Humber College held its commemoration of the massacre on Dec. 4 in the main concourse. Lone gunman Marc Lépine killed 14 women and wounded 10 other, all students at the École Polytechnique, before he turned his legally purchased weapon on himself.
Humber’s Business School Placement Advisor Sanjukta Das said as a part of the Humber diversity committee she feels that there’s a deep need for events like this. “Especially in collaboration with HSF, because we’re directly touching base with students, who are a very integral part of the coming generation,” she said.
The turnout of students was small, but Das said “there were a lot of students hanging around and listening, though they were not actively seen over here, because there is this barrier in the mind that ‘if I am there, I’m part of this.’” She added that although the students’ presence may not have been what it could’ve been, she’s just glad the message is out.

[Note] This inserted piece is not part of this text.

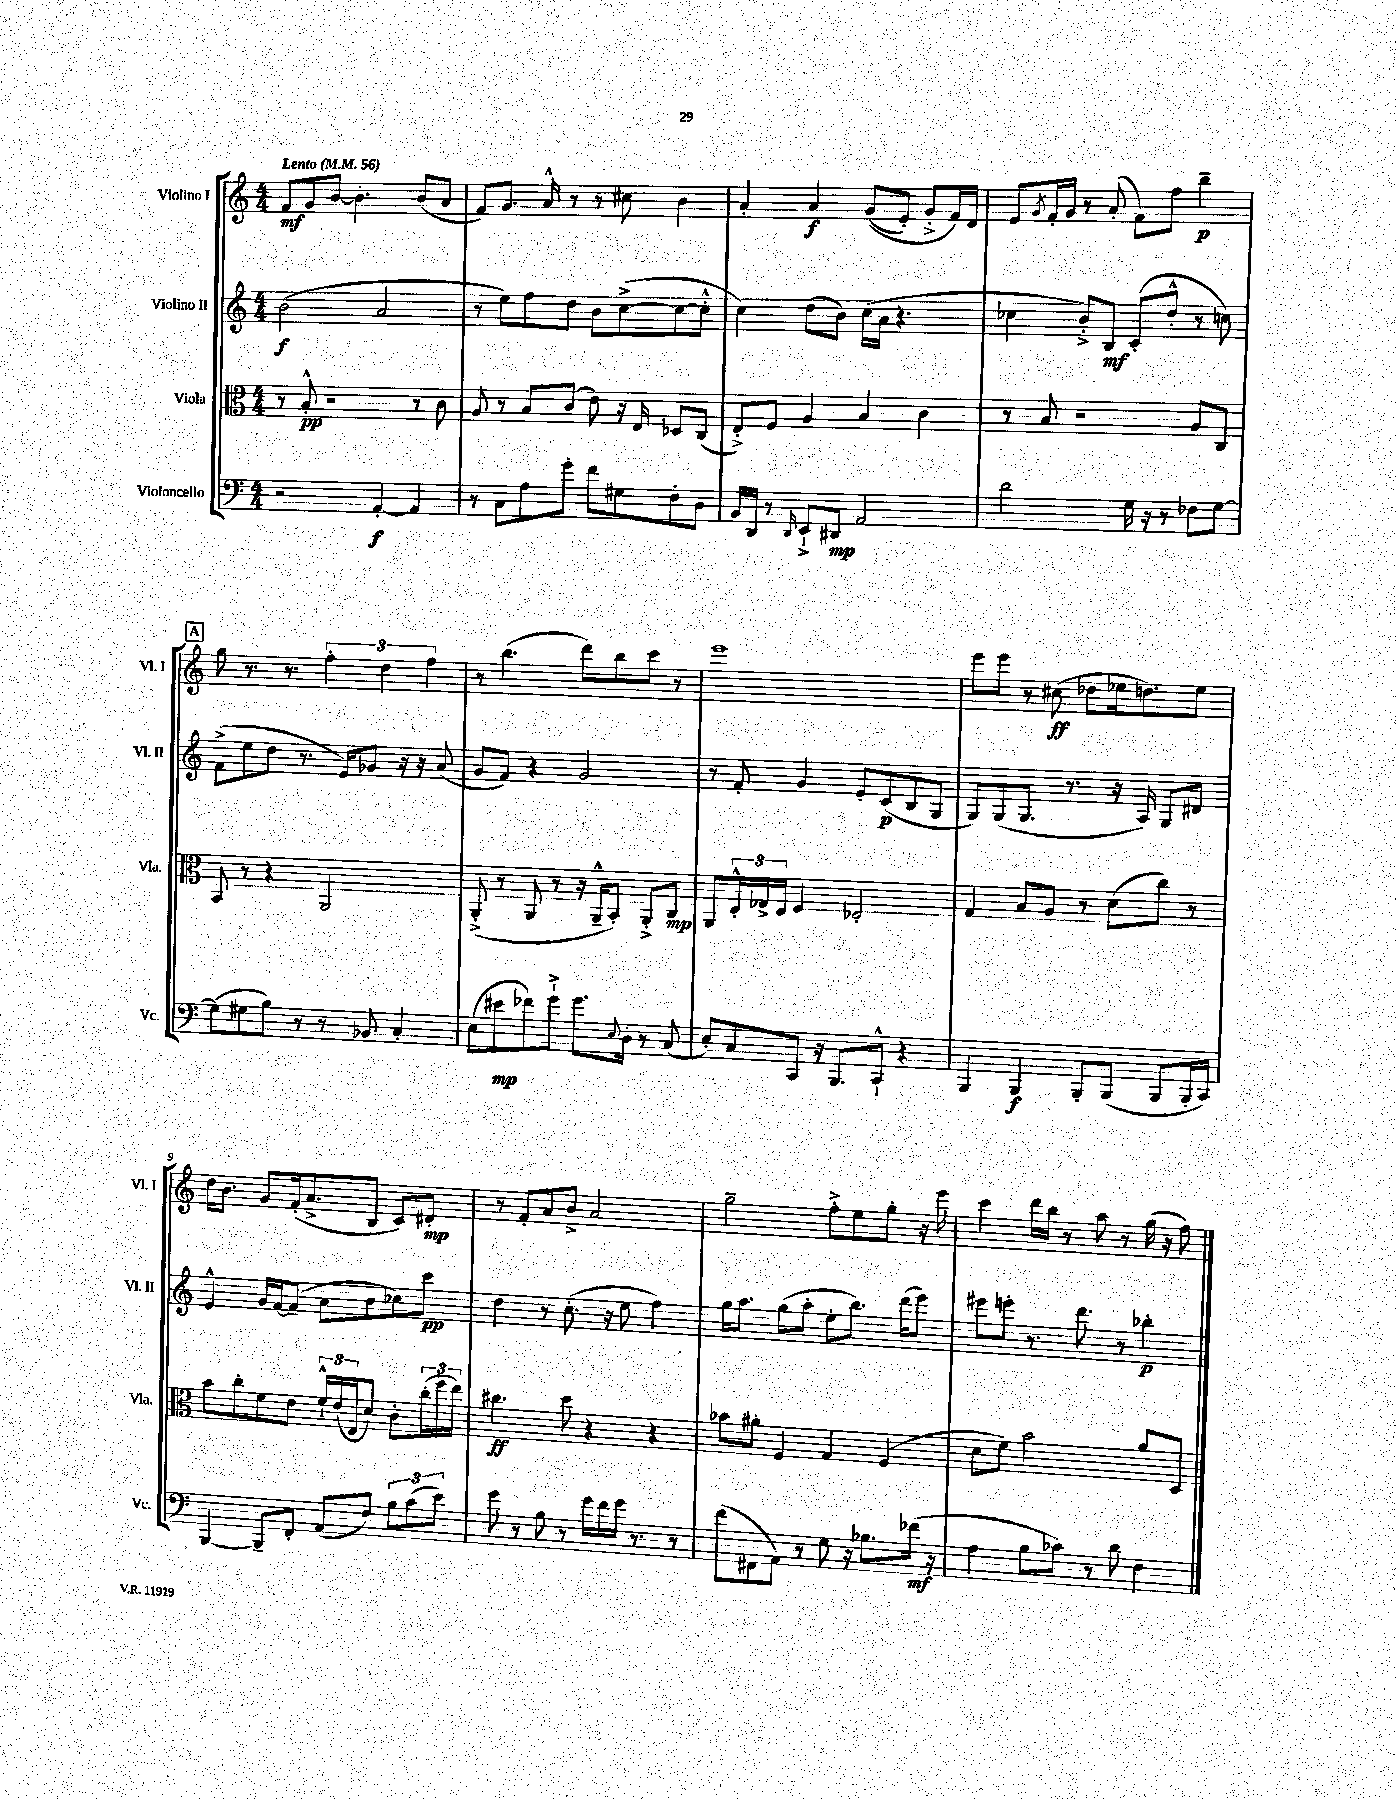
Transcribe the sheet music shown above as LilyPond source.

Sylvia Maracle, executive director for the Ontario Federation of Indigenous Friendship Centres, was invited to speak at the event and she echoed Das. “You can be small and mighty and really committed and go out and create social change, or you can have a large mass who are apathetic, bored and here because they have to be. So I’m always grateful for whoever comes out and just hope that somebody got something out of it,” she said.
Her speech consisted of a lot about the numbers of missing indigenous women. Maracle said 1,181 files were reviewed by the RCMP and out of those, 1,017 of the women had been murdered and 164 would be listed as missing. She said it’s all well and good that they looked into it, but she thinks the proof is really in if they make changes with respect to policing by the RCMP.
She also shared her views on how to better deal with the cases of abused women.
Maracle said she wants to do something about finding out why this violence happens, because putting the men in correctional facilities doesn’t stop it. “I think we should give her support and services but she should be able to stay in the home and care for her children and not displace everybody… why doesn’t he have to report every day and have counseling sessions and men’s circles and healing circles so he stops the violence?”
“It’s important for students to be aware of these issues because at the end of the day they could be impacted by it and knowing the resources available to them is important,” said HSF Services Director Sien Moi Ly. She also said she found inspiring the “solidarity in a sense and there’s raising awareness about the issue. In a public space like this, that can be very challenging, but having an open dialogue about it is important.”
Attendees were provided with roses and ribbons to show their support and a poster was put on a wall for people to sign.